◆ TRY IT ◆
Copy the stretch of items from the line containing "Rank the series" through the end of the items word for word, omitting the pictures.

◆ MATERIAL SHOWN ◆
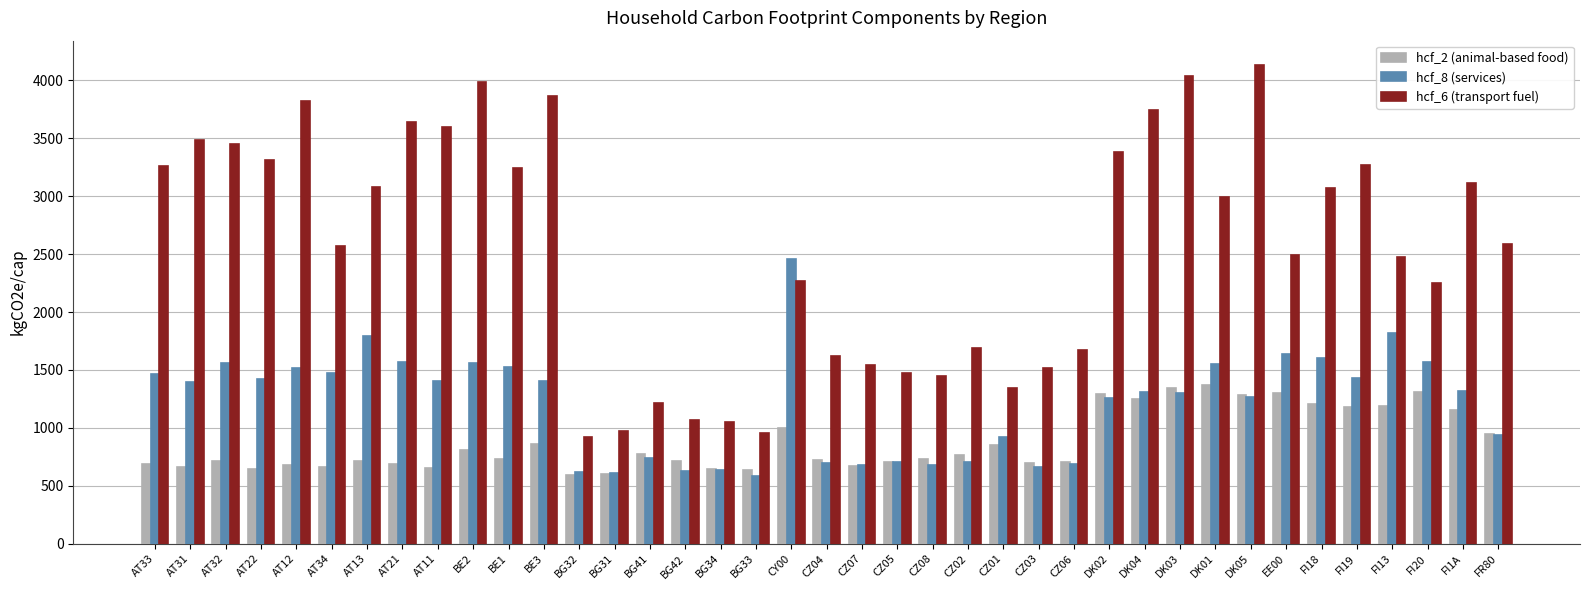

True or false: hcf_6 (transport fuel) has a value of 303 at CZ01.

False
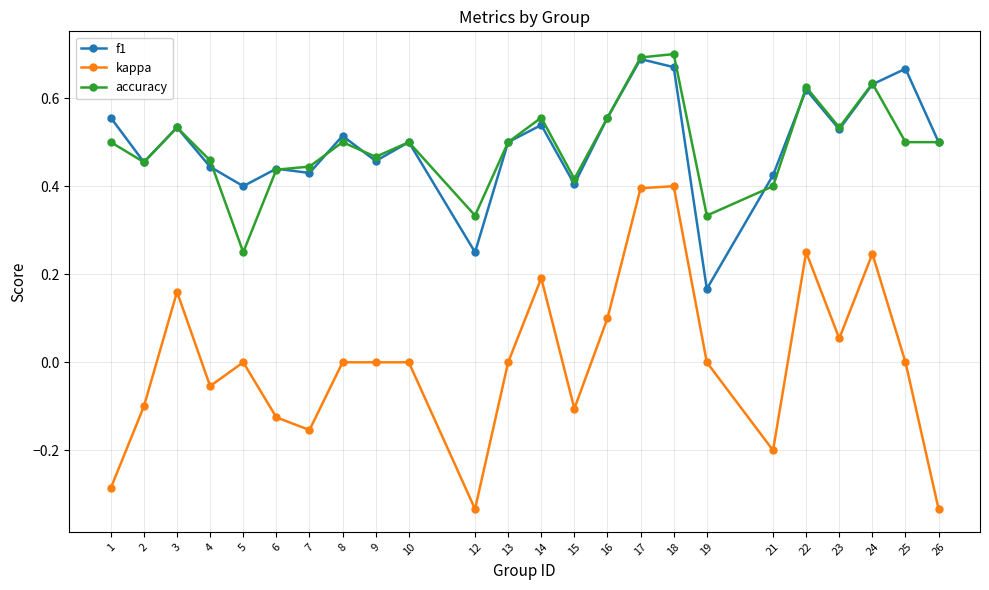

Rank the series at 25 from lowest to highest value.

kappa, accuracy, f1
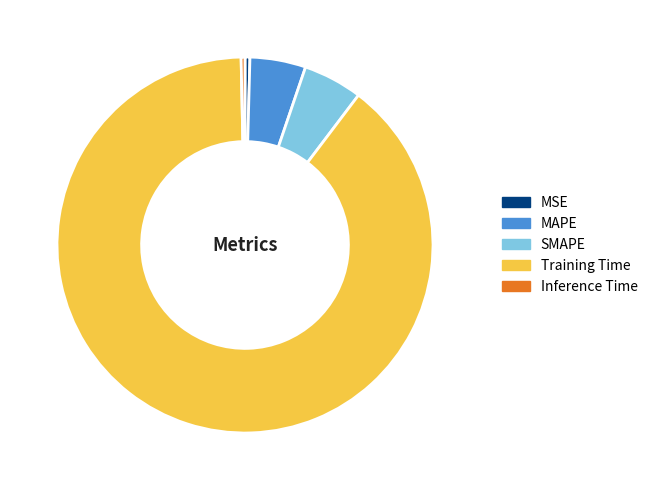

Which category accounts for the majority?

Training Time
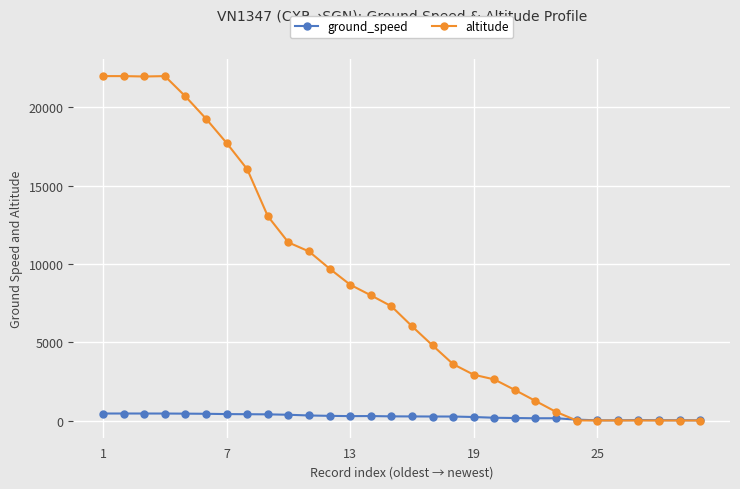

What is the maximum value shown in the chart?

22000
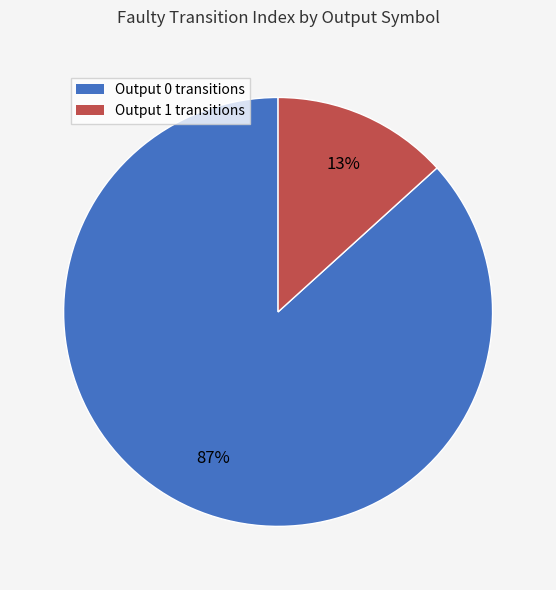

To the nearest percent, what is the average slice percentage?

50%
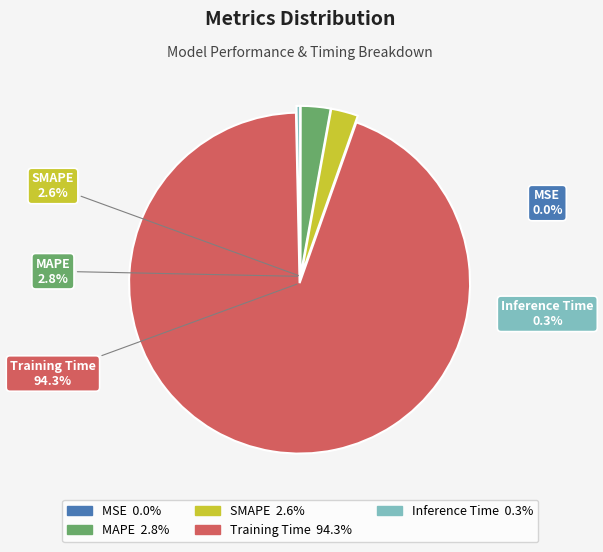

Which category has the biggest portion of the pie?

Training Time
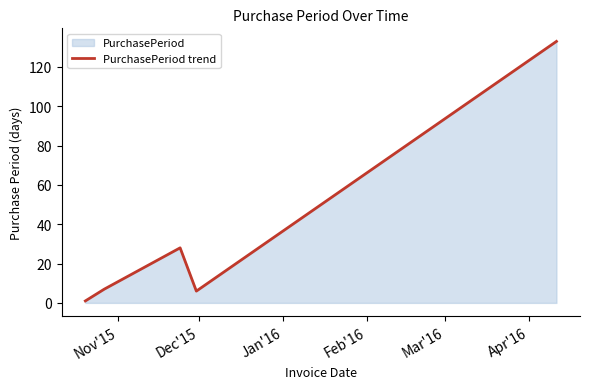

What is the sum of all values?

175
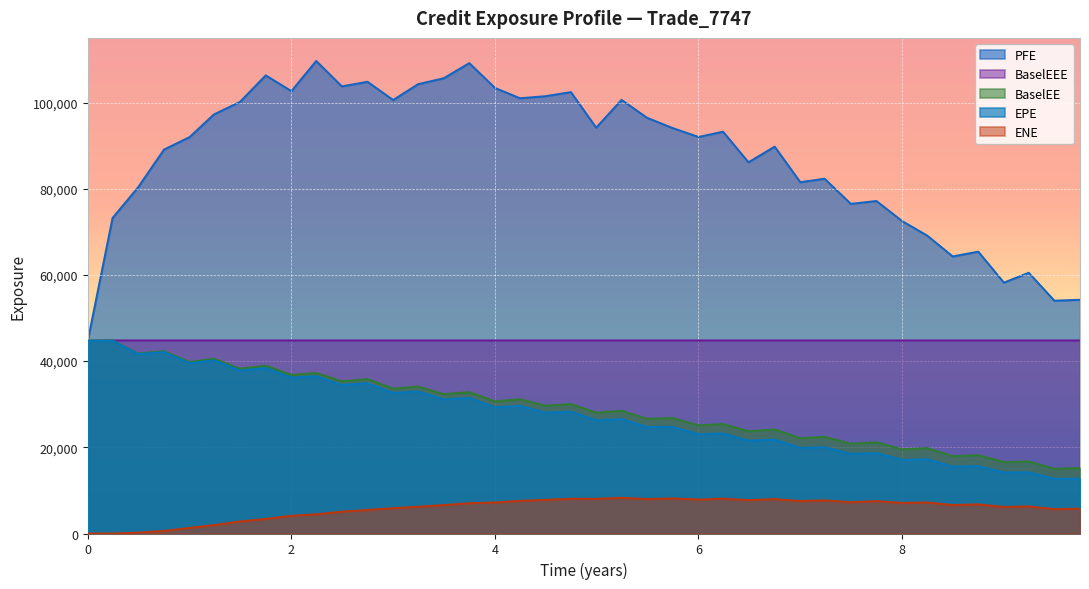

What is the sum of all EPE values?

1102943.1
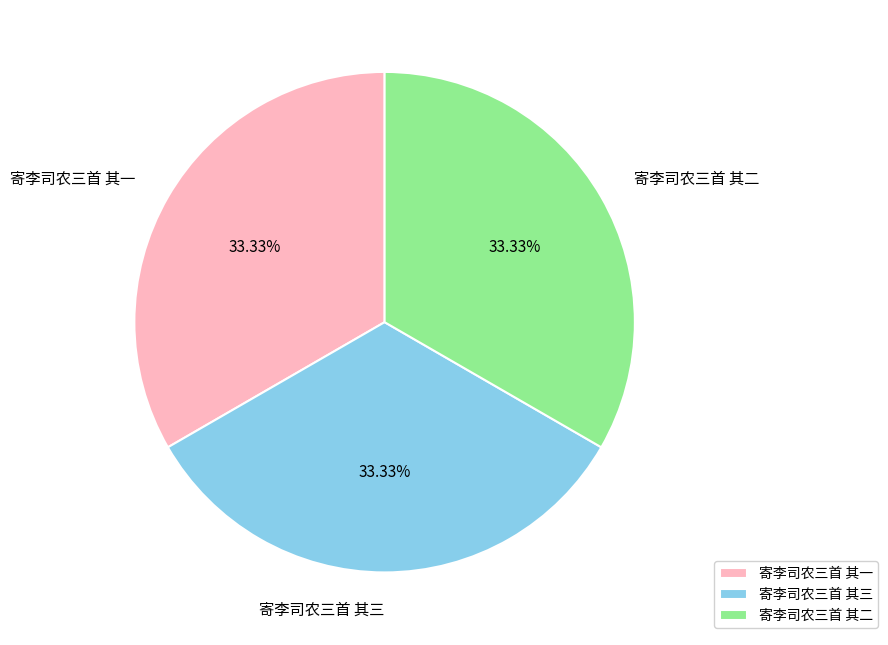

What portion of the pie excludes 寄李司农三首 其三?

66.7%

◆ EXERCISE SOLUTION ◆
Rank the series at 25 from lowest to highest value.

kappa, accuracy, f1

Which category accounts for the majority?

Training Time

What is the maximum value shown in the chart?

22000

To the nearest percent, what is the average slice percentage?

50%

Which category has the biggest portion of the pie?

Training Time

What is the sum of all values?

175

What is the sum of all EPE values?

1102943.1

What portion of the pie excludes 寄李司农三首 其三?

66.7%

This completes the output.